AN BENEDETTO DEL TRONTO – Mafia, giornalismo, politica: di questo si è parlato domenica 27 dicembre all’hotel Progresso di San Benedetto, dove il locale gruppo di Sinistra Ecologia e Libertà e l’associazione Peppino Impastato si sono impegnati per permettere la visione integrale di un’intervista realizzata il 21 maggio 1992 al giudice Paolo Borsellino (ucciso di lì a meno di due mesi nella strage di via D’Amelio, mentre il suo collega Giovanni Falcone fu assassinato, anche lui con gli uomini della scorta, appena due giorni dopo, il 23 maggio).
L’intervista, realizzata da due giornalisti di Canal Plus, i francesi Fabrizio Calvi e Jean Pierre Moscardo, non è mai stata vista integralmente fino a pochi giorni fa, quando Il Fatto Quotidiano ha deciso di distribuire, assieme al giornale, un dvd contenente l’intervista e alcuni extra ad essa connessi. Sandra Amurri, giornalista del Fatto Quotidiano ed esperta dei rapporti tra la mafia e la politica («Arrivai in via D’Amelio forse appena due minuti dopo l’esplosione della bomba», ha ricordato) ha presentato il video alla folta platea presente con la quale poi si è intrattenuta in un vivace dibattito ricco di interventi da parte del pubblico (presto pubblicheremo anche le dichiarazioni di Sandra Amurri).

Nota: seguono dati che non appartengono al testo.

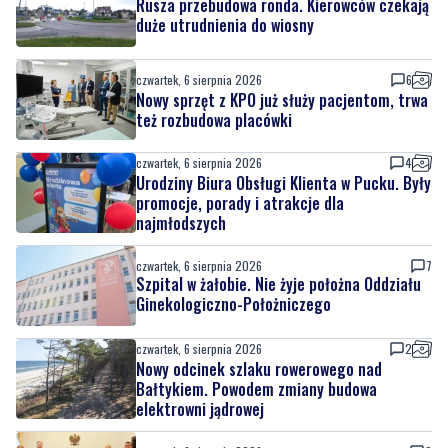
Rusza przebudowa ronda. Kierowców czekają
duże utrudnienia do wiosny
czwartek, 6 sierpnia 2026
6
Nowy sprzęt z KPO już służy pacjentom, trwa
też rozbudowa placówki
czwartek, 6 sierpnia 2026
4
Urodziny Biura Obsługi Klienta w Pucku. Były
promocje, porady i atrakcje dla
najmłodszych
czwartek, 6 sierpnia 2026
7
Szpital w żałobie. Nie żyje położna Oddziału
Ginekologiczno-Położniczego
czwartek, 6 sierpnia 2026
2
Nowy odcinek szlaku rowerowego nad
Bałtykiem. Powodem zmiany budowa
elektrowni jądrowej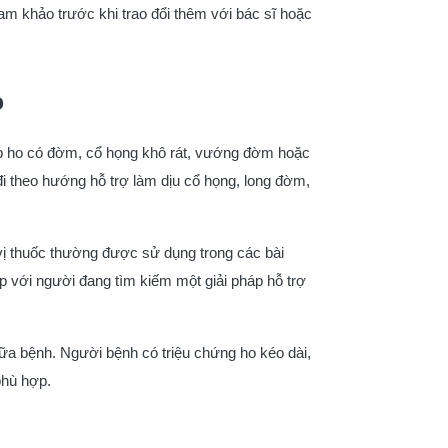
m khảo trước khi trao đổi thêm với bác sĩ hoặc
o
p ho có đờm, cổ họng khô rát, vướng đờm hoặc
đi theo hướng hỗ trợ làm dịu cổ họng, long đờm,
ị thuốc thường được sử dụng trong các bài
p với người đang tìm kiếm một giải pháp hỗ trợ
ữa bệnh. Người bệnh có triệu chứng ho kéo dài,
phù hợp.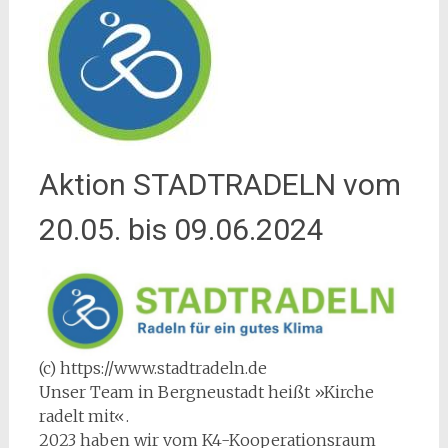
Aktion STADTRADELN vom
20.05. bis 09.06.2024
(c) https://www.stadtradeln.de
Unser Team in Bergneustadt heißt »Kirche
radelt mit«.
2023 haben wir vom K4-Kooperationsraum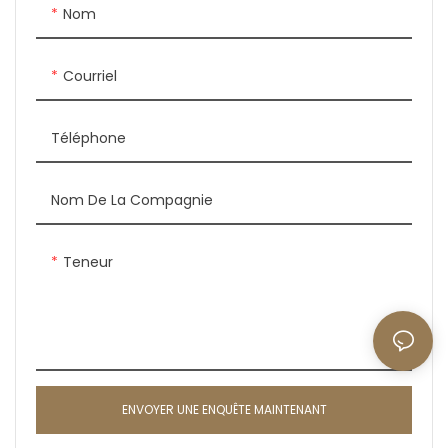
Nom
Courriel
Téléphone
Nom De La Compagnie
Teneur
ENVOYER UNE ENQUÊTE MAINTENANT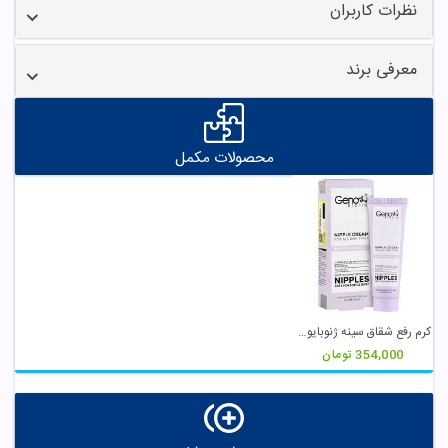
نظرات کاربران
معرفی برند
محصولات مکمل
کرم رفع شقاق سینه ژنوبایوتیک
354,000
تومان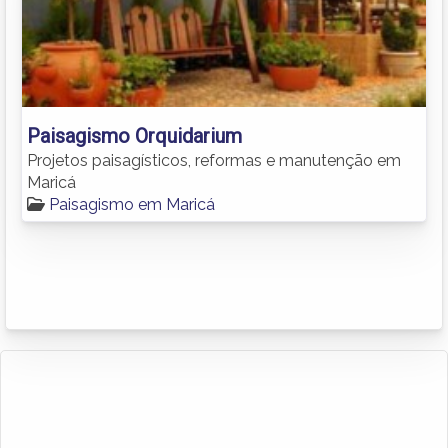
Paisagismo Orquidarium
Projetos paisagísticos, reformas e manutenção em
Maricá
Paisagismo em Maricá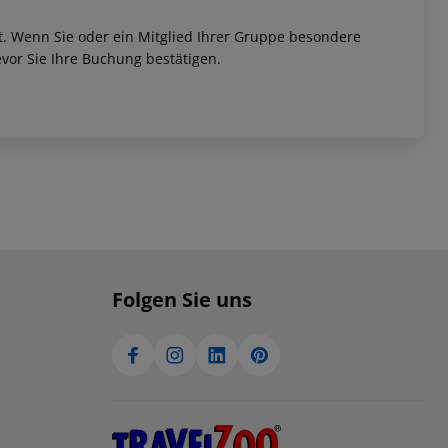
et. Wenn Sie oder ein Mitglied Ihrer Gruppe besondere
vor Sie Ihre Buchung bestätigen.
Folgen Sie uns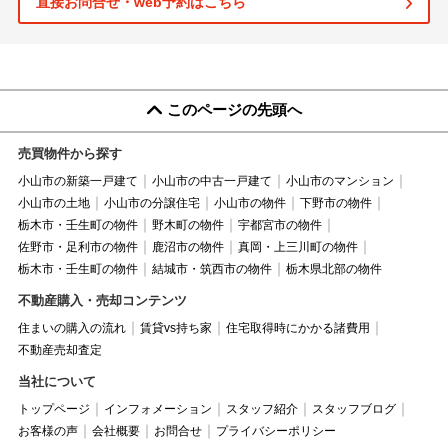
直接お問合せ・web予約はこちら
このページの先頭へ
売買物件から探す
小山市の新築一戸建て
小山市の中古一戸建て
小山市のマンション
小山市の土地
小山市の分譲住宅
小山市の物件
下野市の物件
栃木市・壬生町の物件
野木町の物件
宇都宮市の物件
佐野市・足利市の物件
鹿沼市の物件
真岡・上三川町の物件
栃木市・壬生町の物件
結城市・筑西市の物件
栃木県北部の物件
不動産購入・売却コンテンツ
住まいの購入の流れ
賃貸vs持ち家
住宅取得時にかかる諸費用
不動産売却査定
当社について
トップページ
インフォメーション
スタッフ紹介
スタッフブログ
お客様の声
会社概要
お問合せ
プライバシーポリシー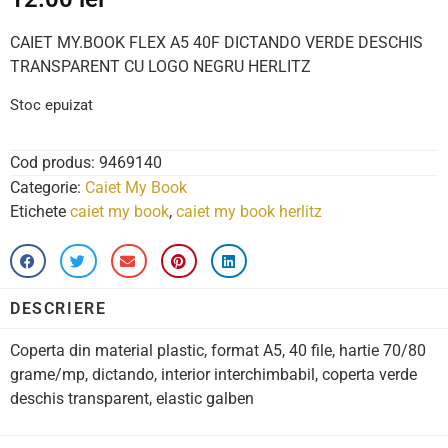
CAIET MY.BOOK FLEX A5 40F DICTANDO VERDE DESCHIS
TRANSPARENT CU LOGO NEGRU HERLITZ
Stoc epuizat
Cod produs:
9469140
Categorie:
Caiet My Book
Etichete
caiet my book
,
caiet my book herlitz
DESCRIERE
Coperta din material plastic, format A5, 40 file, hartie 70/80
grame/mp, dictando, interior interchimbabil, coperta verde
deschis transparent, elastic galben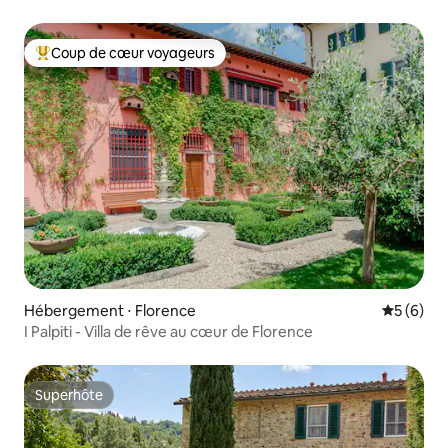
Coup de cœur voyageurs
Coups de cœur voyageurs les plus appréciés
Hébergement ⋅ Florence
Évaluatio
5 (6)
I Palpiti - Villa de rêve au cœur de Florence
Superhôte
Superhôte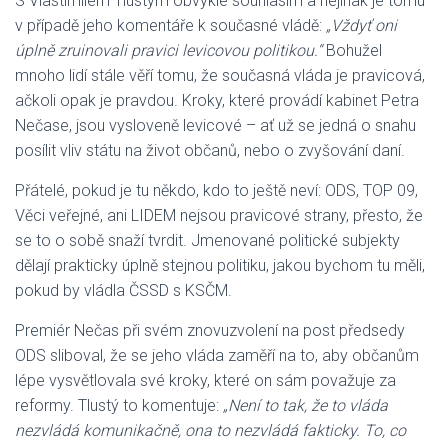
S Vlastimilem Tlustým obvykle souhlasím a nejinak je tomu
v případě jeho komentáře k současné vládě:
„Vždyť oni
úplně zruinovali pravici levicovou politikou.“
Bohužel
mnoho lidí stále věří tomu, že současná vláda je pravicová,
ačkoli opak je pravdou. Kroky, které provádí kabinet Petra
Nečase, jsou vysloveně levicové – ať už se jedná o snahu
posílit vliv státu na život občanů, nebo o zvyšování daní.
Přátelé, pokud je tu někdo, kdo to ještě neví: ODS, TOP 09,
Věci veřejné, ani LIDEM nejsou pravicové strany, přesto, že
se to o sobě snaží tvrdit. Jmenované politické subjekty
dělají prakticky úplně stejnou politiku, jakou bychom tu měli,
pokud by vládla ČSSD s KSČM.
Premiér Nečas při svém znovuzvolení na post předsedy
ODS sliboval, že se jeho vláda zaměří na to, aby občanům
lépe vysvětlovala své kroky, které on sám považuje za
reformy. Tlustý to komentuje:
„Není to tak, že to vláda
nezvládá komunikačně, ona to nezvládá fakticky. To, co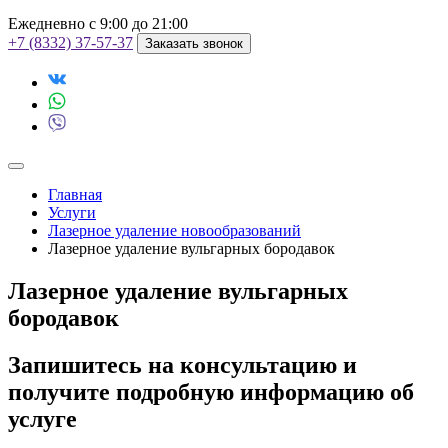
Ежедневно с 9:00 до 21:00
+7 (8332) 37-57-37
Заказать звонок
Главная
Услуги
Лазерное удаление новообразований
Лазерное удаление вульгарных бородавок
Лазерное удаление вульгарных
бородавок
Запишитесь на консультацию и
получите подробную информацию об
услуге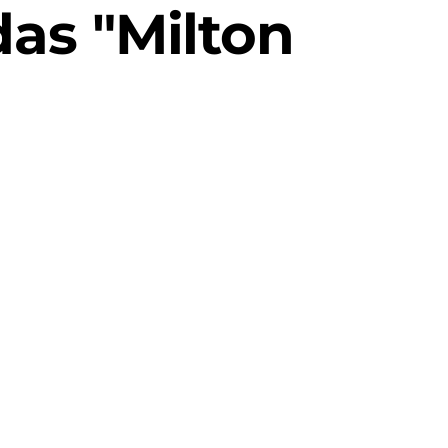
as "Milton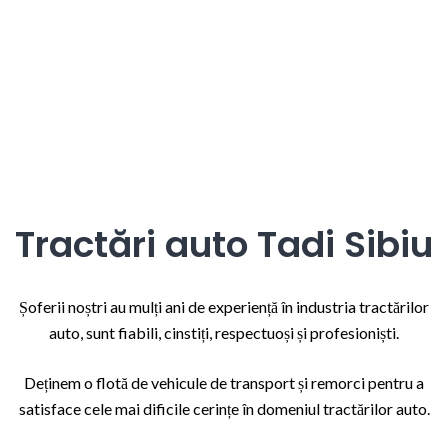
Tractări auto Tadi Sibiu
Șoferii noștri au mulți ani de experiență în industria tractărilor
auto, sunt fiabili, cinstiți, respectuoși și profesioniști.
Deținem o flotă de vehicule de transport și remorci pentru a
satisface cele mai dificile cerințe în domeniul tractărilor auto.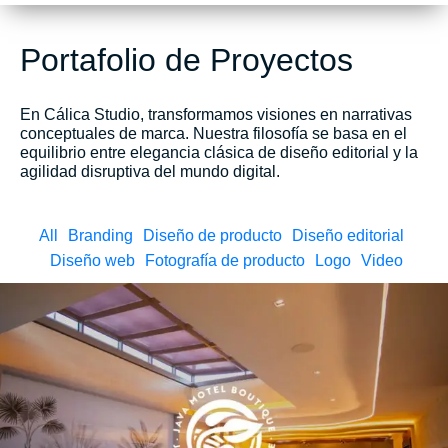
Portafolio de Proyectos
En Cálica Studio, transformamos visiones en narrativas
conceptuales de marca. Nuestra filosofía se basa en el
equilibrio entre elegancia clásica de diseño editorial y la
agilidad disruptiva del mundo digital.
All
Branding
Diseño de producto
Diseño editorial
Diseño web
Fotografía de producto
Logo
Video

Il documento video fu registrato da Calvi e Moscardo nel tentativo di avere informazioni sui legami tra Vittorio Mangano, noto appartenente a Cosa Nostra, conosciuto da Borsellino fin dai primi anni Settanta, con l’attuale senatore Marcello Dell’Utri e quindi con il presidente del Consiglio Silvio Berlusconi. I due giornalisti infatti erano a conoscenza di inchieste che da Palermo coinvolgevano i due attuali uomini politici (che nel 1992 erano attivi esclusivamente nel campo dell’economia), e poiché all’epoca Berlusconi era proprietario di La Cinq ed era intenzionato ad espandere la propria attività in Francia in concorrenza con Canal Plus, l’iniziale documentario incentrato sull’omicidio del politico della Dc Salvo Lima virò poi proprio sulle relazioni “milanesi” dello “stalliere di Arcore” Mangano, definito da Paolo Borsellino “testa di ponte” della mafia nel Nord Italia (principalmente per attività legate al traffico di droga, sequestri di persona e al riciclaggio del denaro di Cosa Nostra).
Per la verità Borsellino, nell’intervista durata 55 minuti, cerca di esulare più volte rispetto alle domande di Calvi e Moscardo su questi rapporti, spiegando che non era titolare delle inchieste in corso e quindi non poteva fornire informazioni coperte da segreto istruttorio (anche se al termine dell’intervista consegna un fascicolo su Mangano chiedendo ai due giornalisti di farne l’uso desiderato a patto di non dire che a consegnarlo fosse stato lo stesso Borsellino).
Sandra Amurri ha poi spiegato che la moglie di Paolo Borsellino, Agnese, le ha confidato che al termine dell’intervista chiese al marito chi fosse Mangano, il cui nome era stato tante volte pronunciato nel corso dell’incontro: Borsellino – che concesse l’intervista nel suo appartamento privato e non in Procura perché non si fidava più neppure dei luoghi dove lavorava – risposte alla moglie che «Mangano è un nome che fa paura, non lo devi pronunciare perché si può morire soltanto a nominarlo».
Il resto è storia nota ma ancora dibattuta: due giorni dopo sarebbe morto Falcone, il 19 luglio 1992 la tragica fine toccò poi a Borsellino.